その治療を受けた患者のなかに、腎臓をはじめとした内臓機能の回復例が多く見られたことに着目したのが、内臓トレーニング理論の始まりです。
腎機能を測る目安の一つに、クレアチニン(Cr)値があります。
基準値は医療施設によって異なりますが、5・0mg/dl前後(腎臓の残存機能10%)になると、人工透析の導入が検討され始めるようです。
Cr値は、一度上がり始めるとなかなか下がらないといわれています。
しかし、内臓トレーニングを実践した腎臓病の患者さん192人のCr値を調べたところ、45・3%が低下し、25・5%が維持しています(2006年12月~2011年12月、内臓トレーニング協会調べ)。
つまり、ふくらはぎなどへの刺激により、全身の血流をよくすることで、7割以上の患者さんが、腎機能を改善または維持できているのです。
次に、その一例をご紹介しましょう。
85歳の男性・Aさんは、大の美食家でした。
糖尿病性腎症を患っても、食事療法を拒んできた結果、症状が悪化。
Cr値は4・85mg/dlまで上がり、主治医から人工透析を勧められるようになりました。
内臓トレーニングを友人の紹介で知り、熱心に取り組んだところ、1ヵ月後には、Cr値が一気に2・52mg/dlまで降下しました。

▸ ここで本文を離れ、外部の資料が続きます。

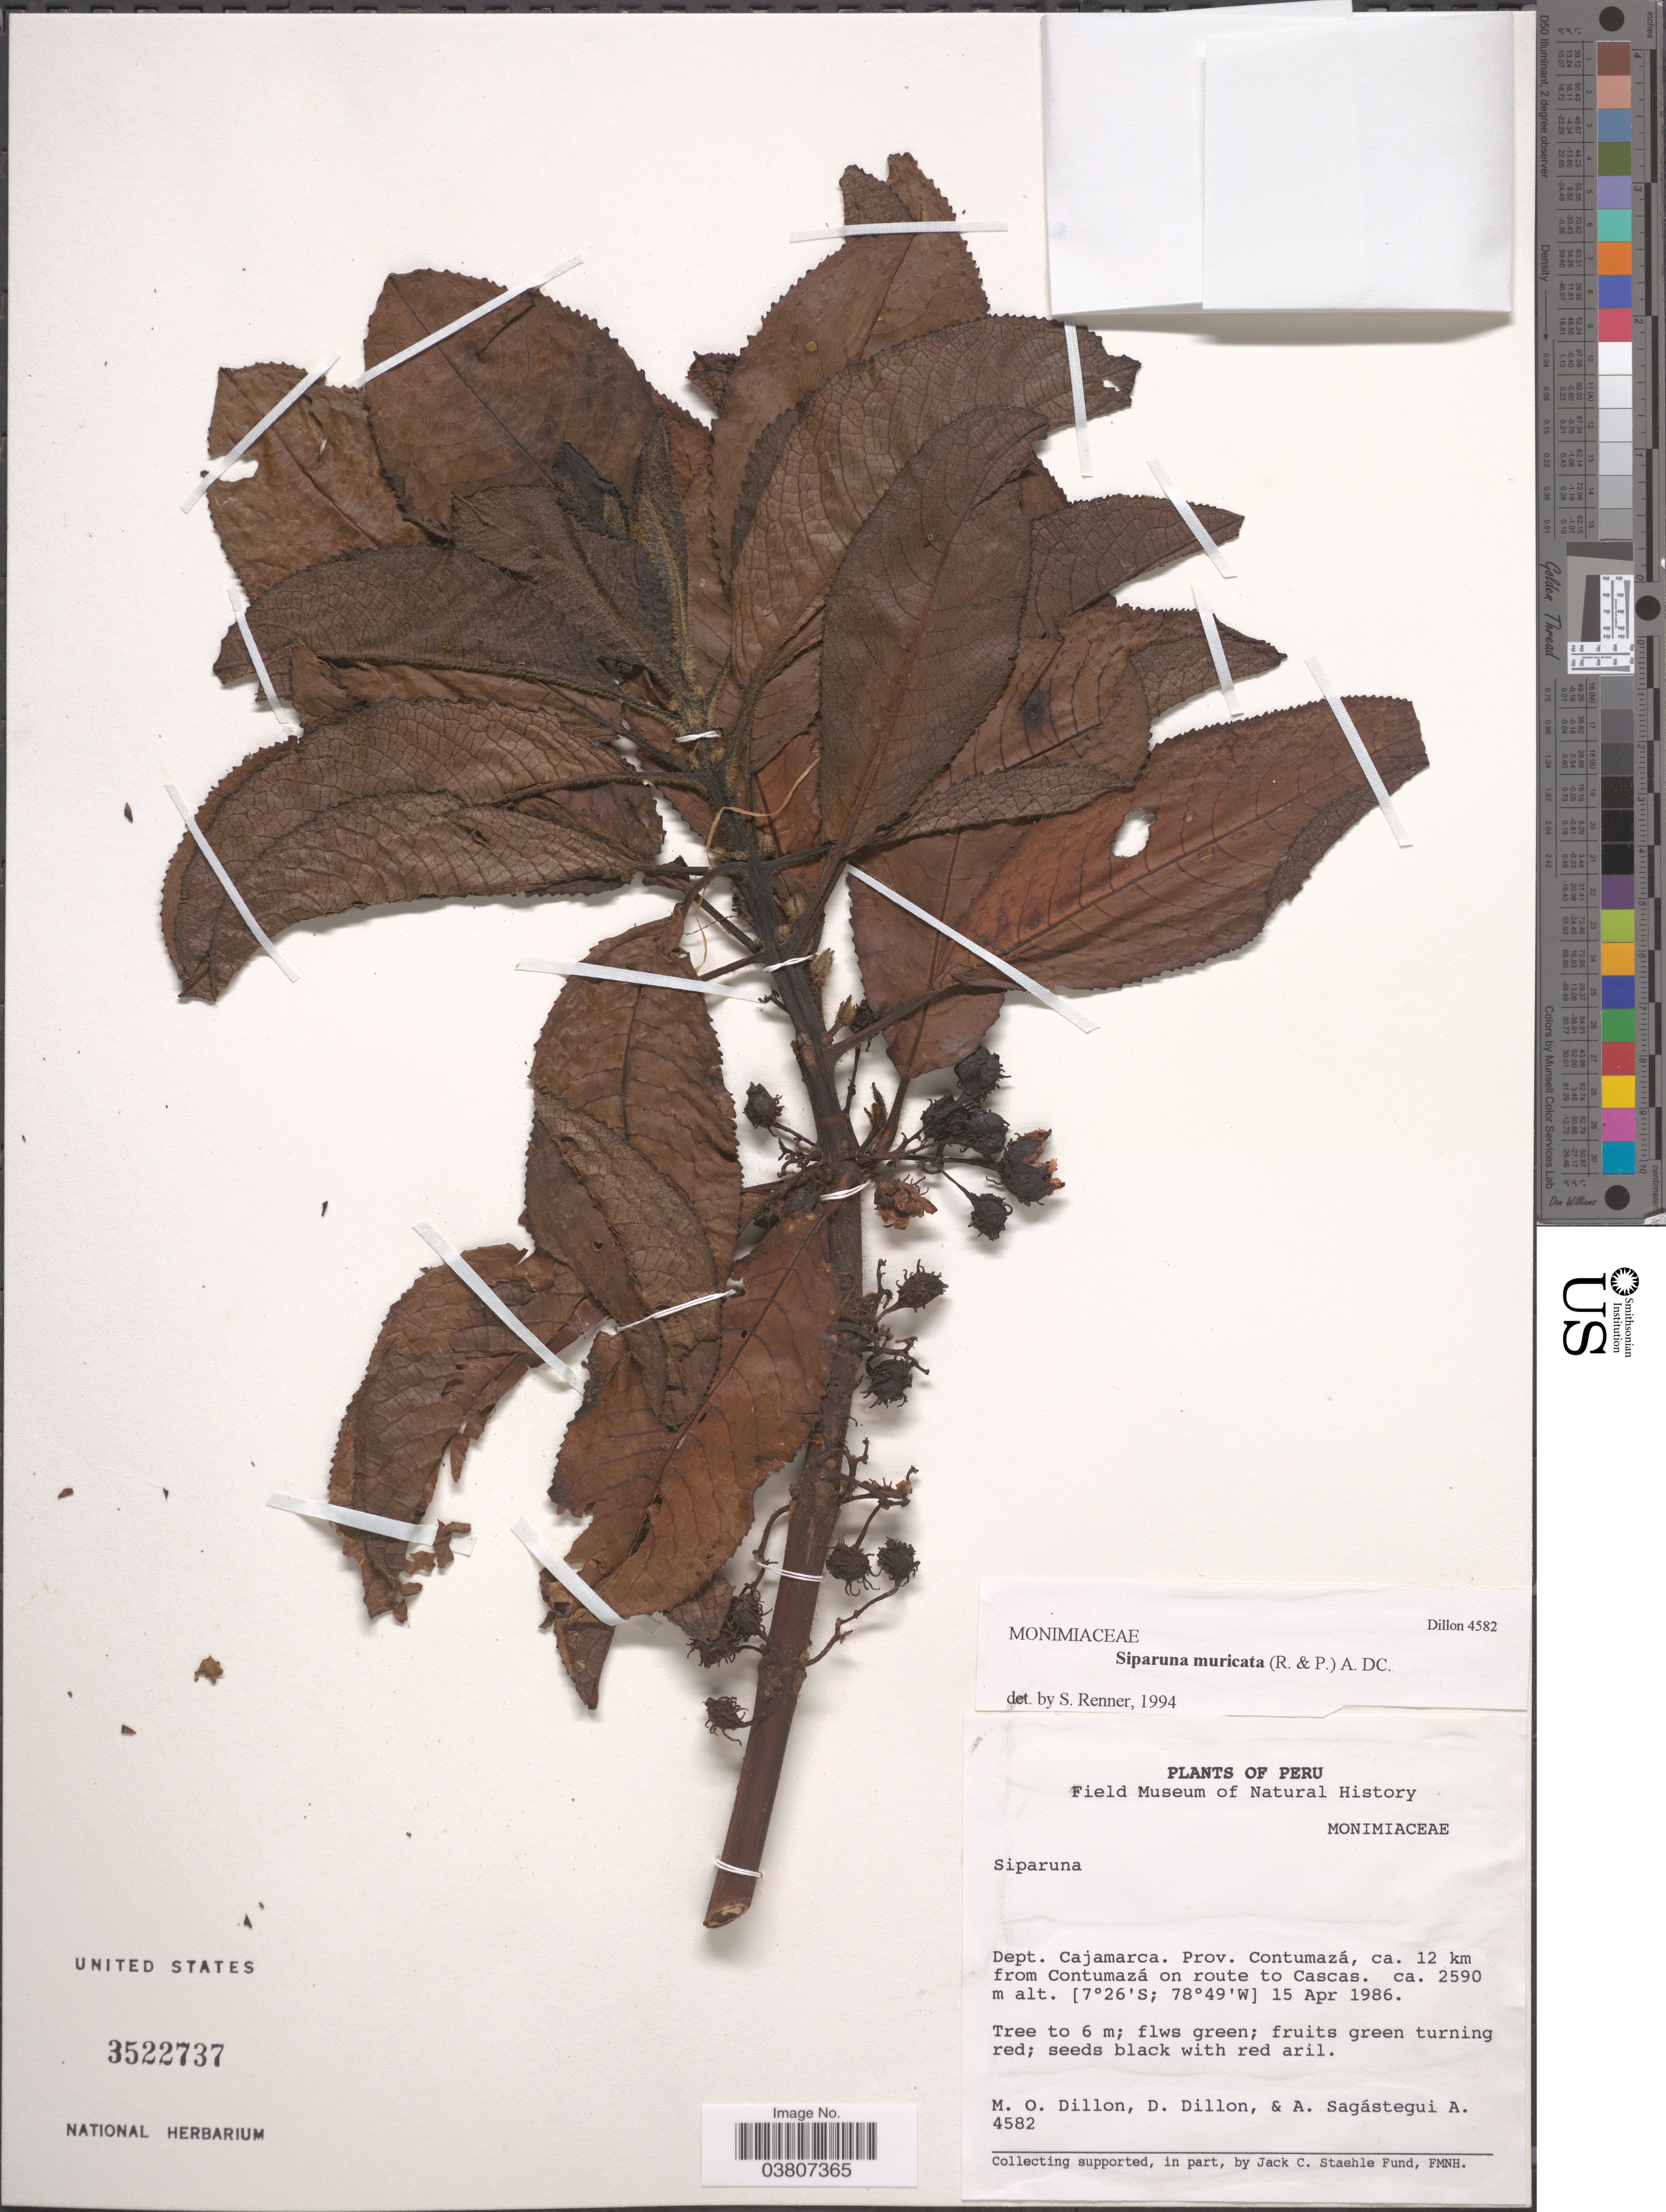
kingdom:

しかし、過去1~2ヵ月の血糖状態を示す数値であるヘモグロビンA1cは、まだ10・1%もありました(基準値は4・6~6・2%)。
そこで、さらに根気よく継続したところ、3ヵ月後には、Cr値が2・01mg/dl、ヘモグロビンA1cの値も、7・1%まで下がりました。
主治医からは、「これは奇跡。透析の必要は、一生ないでしょう」と、太鼓判を押されたそうです。
そして半年経ったころには、Cr値は1・81mg/dlまで降下。
ヘモグロビンA1cは6・0%と、ついに基準値内まで下げることができたのです。
人工透析の危機を脱出し、糖尿病も乗り越えたAさんは、5年ほど経った今も元気に暮らしています。
内臓トレーニング理論の根幹は、ふくらはぎなどへの刺激による血流促進と、自律神経系の安定化です。
治りにくいといわれる腎臓病を克服する突破口は、この二つにあるのです。